能否把下面所有行中读出的文字输出为一个JSON字符串列表，每一行文字对应一个字符串，略去空行，并且不把图片放进答案？

#### 数据集条目:
____________________
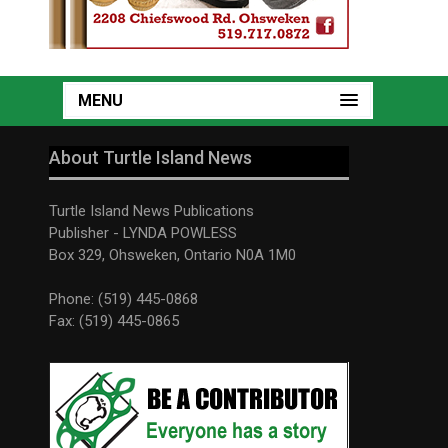
MENU
About Turtle Island News
Turtle Island News Publications
Publisher - LYNDA POWLESS
Box 329, Ohsweken, Ontario N0A 1M0
Phone: (519) 445-0868
Fax: (519) 445-0865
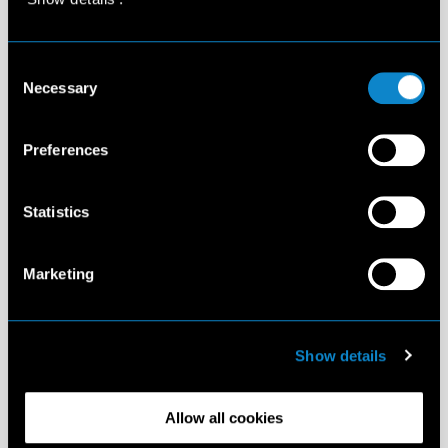
Consent
Necessary
Selection
Preferences
Statistics
Marketing
Show details
Allow all cookies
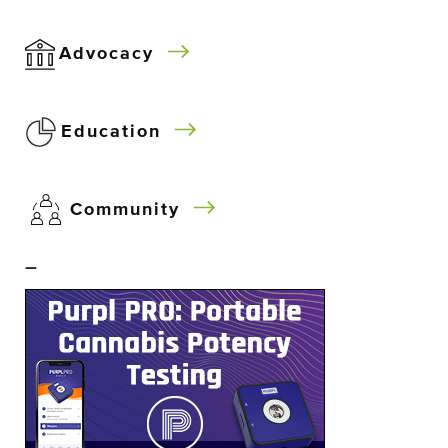
Advocacy
Education
Community
–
____________________
#### 练习答案:
[
  "MENU",
  "About Turtle Island News",
  "Turtle Island News Publications",
  "Publisher - LYNDA POWLESS",
  "Box 329, Ohsweken, Ontario N0A 1M0",
  "Phone: (519) 445-0868",
  "Fax: (519) 445-0865",
  "Consent",
  "Necessary",
  "Selection",
  "Preferences",
  "Statistics",
  "Marketing",
  "Show details",
  "Allow all cookies",
  "Advocacy",
  "Education",
  "Community",
  "–"
]